Now repeat the same reasoning to groups of 4 bits
mask = 0011 0011, mask2 = 1000 1000
A + B = 0011 0000 (leading 1s for each group of 4 bits)
.... and so on for groups of 8 and 16 bits ....

(sorry for the quick description, but it takes more than write the code :-).
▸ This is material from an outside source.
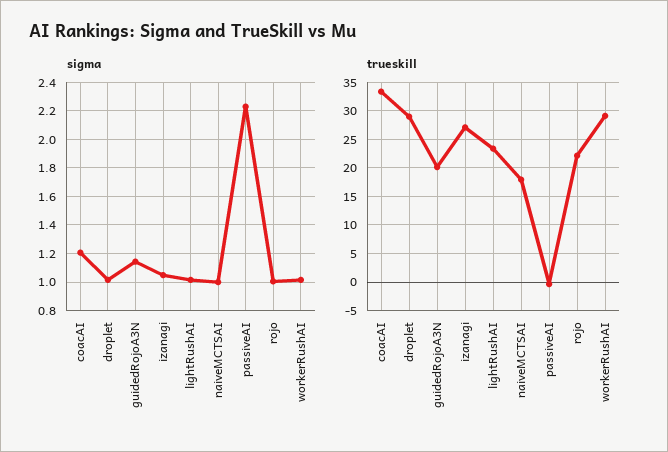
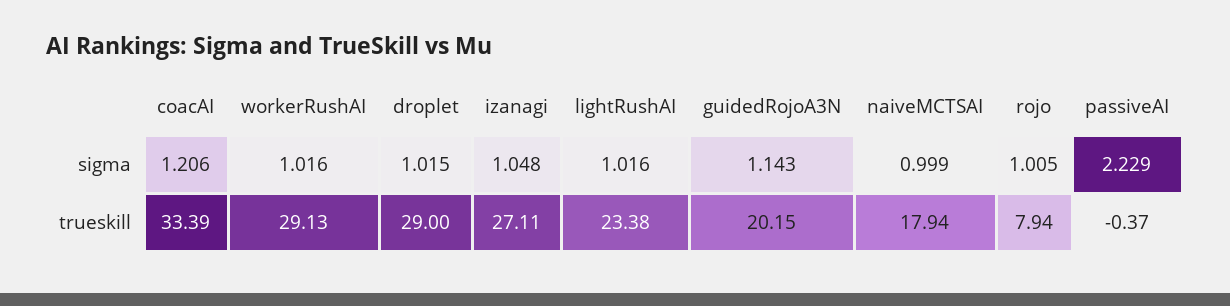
trueskill, rojo: 22.5 -> 7.94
This is the magic (and working) function in Java (in C replace long with unsigned int):

// count number of leading 1s in a 32bit value
// (0 <= i <= 0xFFFFFFFFL)
public long count(long i) {        
    long t = i & 0xaaaaaaaa;                
    i = ((i>>1) & 0x55555555) + (i & (t >> 1)) ;        
    t = i & 0x88888888;
    i = ((i >> 2) & 0x33333333) + (i & ((t>>2) 
            | (t >> 3)));        
    t = i & 0x40404040;
    i = ((i >> 4) & 0x0f0f0f0f) + (i & ((t>>4) 
            | (t >> 5) | (t >> 6)));        
    t = i & 0x08000800;
    i = ((i >> 8) & 0x00ff00ff) + (i & ((t>>8) | (t>>9) 
            | (t >> 10) | (t >> 11)));
    t = i & 0x00100000;
    i = ((i >> 16) & 0x0000ffff) + (i & ((t>>16) | (t>>17) 
            | (t>>18) | (t >> 19) | (t >> 20)));                
    return i;
}

It has 50 operators ( >>, |, +, & ) and can be further optimized grouping the ORed-SHIFTs.